---------- LISTED RECORDS ----------

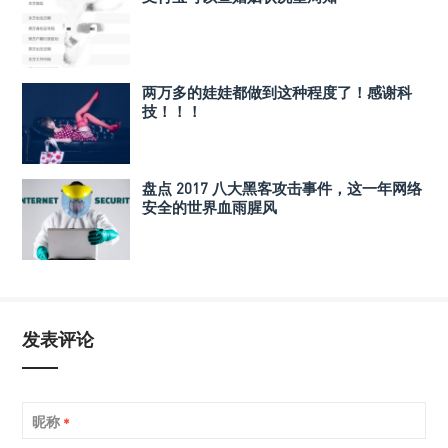
两万多的娃娃都做到这种程度了！感谢科
技！！！
盘点 2017 八大黑客攻击事件，这一年网络
安全的世界血雨腥风
发表评论
昵称
*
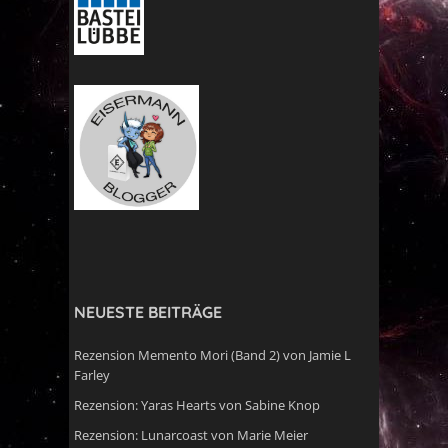
NEUESTE BEITRÄGE
Rezension Memento Mori (Band 2) von Jamie L
Farley
Rezension: Yaras Hearts von Sabine Knop
Rezension: Lunarcoast von Marie Meier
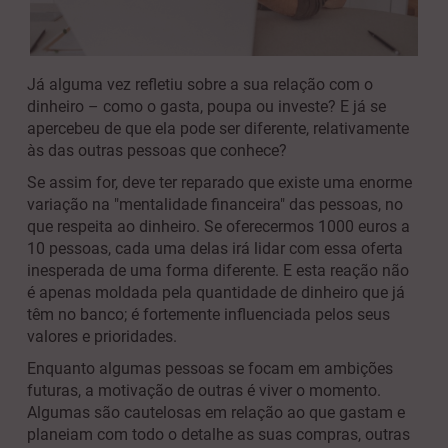
Já alguma vez refletiu sobre a sua relação com o
dinheiro – como o gasta, poupa ou investe? E já se
apercebeu de que ela pode ser diferente, relativamente
às das outras pessoas que conhece?
Se assim for, deve ter reparado que existe uma enorme
variação na "mentalidade financeira" das pessoas, no
que respeita ao dinheiro. Se oferecermos 1000 euros a
10 pessoas, cada uma delas irá lidar com essa oferta
inesperada de uma forma diferente. E esta reação não
é apenas moldada pela quantidade de dinheiro que já
têm no banco; é fortemente influenciada pelos seus
valores e prioridades.
Enquanto algumas pessoas se focam em ambições
futuras, a motivação de outras é viver o momento.
Algumas são cautelosas em relação ao que gastam e
planeiam com todo o detalhe as suas compras, outras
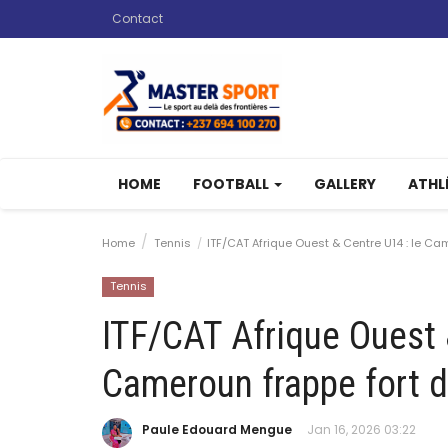
Contact
HOME
FOOTBALL
GALLERY
ATHL
Home
Tennis
ITF/CAT Afrique Ouest & Centre U14 : le Cam
Tennis
ITF/CAT Afrique Ouest 
Cameroun frappe fort d'
Paule Edouard Mengue
Jan 16, 2026 03:22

----------

YOUR TASK.
Pull every line of text from the listing above, keeping each one word for word and in order, and leave out the pictures.

TASK ANSWER.
两万多的娃娃都做到这种程度了！感谢科
技！！！
盘点 2017 八大黑客攻击事件，这一年网络
安全的世界血雨腥风
发表评论
昵称
*
NEUESTE BEITRÄGE
Rezension Memento Mori (Band 2) von Jamie L
Farley
Rezension: Yaras Hearts von Sabine Knop
Rezension: Lunarcoast von Marie Meier
Já alguma vez refletiu sobre a sua relação com o
dinheiro – como o gasta, poupa ou investe? E já se
apercebeu de que ela pode ser diferente, relativamente
às das outras pessoas que conhece?
Se assim for, deve ter reparado que existe uma enorme
variação na "mentalidade financeira" das pessoas, no
que respeita ao dinheiro. Se oferecermos 1000 euros a
10 pessoas, cada uma delas irá lidar com essa oferta
inesperada de uma forma diferente. E esta reação não
é apenas moldada pela quantidade de dinheiro que já
têm no banco; é fortemente influenciada pelos seus
valores e prioridades.
Enquanto algumas pessoas se focam em ambições
futuras, a motivação de outras é viver o momento.
Algumas são cautelosas em relação ao que gastam e
planeiam com todo o detalhe as suas compras, outras
Contact
HOME
FOOTBALL
GALLERY
ATHL
Home
Tennis
ITF/CAT Afrique Ouest & Centre U14 : le Cam
Tennis
ITF/CAT Afrique Ouest 
Cameroun frappe fort d'
Paule Edouard Mengue
Jan 16, 2026 03:22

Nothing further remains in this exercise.